Thornhill (Ont.), Enhanced Learning Resources, 1991. 64pp, paper, $5.95
ISBN 0-920527-02-7. CIP

Reviewed by Gail Lennon.

Volume 20 Number 4
1992 September

This book is really a workbook, which claims, through a system called the 3E Reading System (which one can also purchase from the same publisher for a mere $35.00), to turn out "readers in just twelve days."

This book contains a double-page layout for each alphabet letter. The procedure involves presenting each letter as a picture, a rhyme to be read to the child about each letter, and a colouring exercise which entails filling in each letter and the accompanying overlay picture. Finally, words and blends that combine letters already presented with the new letter are presented. The approach stresses teaching each letter as a sound, not as a letter name.

While the concepts of presenting each letter as a picture and providing an accompa­nying rhyme have some merit, the practice of teaching letters in isolation and assuming children will "learn to read" by this method alone is ludicrous. It violates most of the basic principles of whole language philoso­phy. Moreover, it takes reading instruction back twenty-five years!

First, the procedure totally ignores using print-rich environments and the child's own language.
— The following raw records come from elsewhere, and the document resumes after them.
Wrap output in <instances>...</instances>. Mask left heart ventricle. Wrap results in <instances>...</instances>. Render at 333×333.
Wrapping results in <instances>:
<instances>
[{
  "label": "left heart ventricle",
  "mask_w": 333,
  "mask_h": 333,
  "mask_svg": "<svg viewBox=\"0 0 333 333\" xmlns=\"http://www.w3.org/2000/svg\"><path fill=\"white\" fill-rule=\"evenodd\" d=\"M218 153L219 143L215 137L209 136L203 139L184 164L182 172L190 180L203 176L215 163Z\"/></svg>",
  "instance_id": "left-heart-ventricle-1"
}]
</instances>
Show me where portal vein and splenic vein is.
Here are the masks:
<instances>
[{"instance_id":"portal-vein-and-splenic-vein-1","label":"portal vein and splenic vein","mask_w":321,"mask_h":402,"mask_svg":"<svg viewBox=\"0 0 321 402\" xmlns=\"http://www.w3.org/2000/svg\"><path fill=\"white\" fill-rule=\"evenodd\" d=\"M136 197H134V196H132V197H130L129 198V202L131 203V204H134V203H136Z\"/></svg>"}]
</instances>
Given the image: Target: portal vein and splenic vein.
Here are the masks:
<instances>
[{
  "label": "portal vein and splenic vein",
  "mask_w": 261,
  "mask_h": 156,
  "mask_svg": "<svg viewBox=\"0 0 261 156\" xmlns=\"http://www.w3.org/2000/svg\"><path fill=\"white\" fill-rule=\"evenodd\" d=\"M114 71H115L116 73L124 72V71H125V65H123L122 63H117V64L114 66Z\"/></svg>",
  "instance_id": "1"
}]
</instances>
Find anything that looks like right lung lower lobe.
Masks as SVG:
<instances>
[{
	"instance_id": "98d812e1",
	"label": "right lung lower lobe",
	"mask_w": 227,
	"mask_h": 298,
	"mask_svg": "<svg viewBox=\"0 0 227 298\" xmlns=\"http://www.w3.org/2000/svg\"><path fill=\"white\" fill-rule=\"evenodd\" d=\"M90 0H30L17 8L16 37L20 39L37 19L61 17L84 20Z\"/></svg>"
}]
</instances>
When last did any of us talk about "an inkpen" or employ the phrases "flapping its fins at you and me" or "a force strong and mighty that nothing can stop"? Secondly, this method of reading instruction com­pletely ignores two of the three cueing systems researchers believe competent readers employ when seeking meaning from print. Nowhere in this system is there any attempt made to encourage semantic and syntactic cues. Thirdly, the system does not aim at seeking meaning from print but, rather, plays a detective game of blending sounds to get unusual and/or non-existent words. Finally, this system presents reading as a "barking exercise" rather than as a dialogue between writer and reader. It makes no use whatsoever of the child's background experiences, nor does it encour­age a print-rich environment.

It is ironic that the author has called his system "Reading Made Easy." Based on what we know of the reading process through the research of such celebrated educators and authors as Ken and Yetta Goodman, Judith Newman and Nancie Atwell, this program will do nothing to make reading an easy and natural process. Quite the contrary, it reduces reading to putting sounds together with no intended meaning.

While the book is attractive and the pictures entertaining, parents who hoped to give their children a "headstart on reading," as this book advertises, might better spend their $5.95 on a library membership, a pad of drawing paper and drawing tools, and their free time reading to their child and exploring the world around them.

Gail Lennon is a resource teacher with the Bruce County Board of Education at Walkerton District Secondary School in Walkerton, Ontario.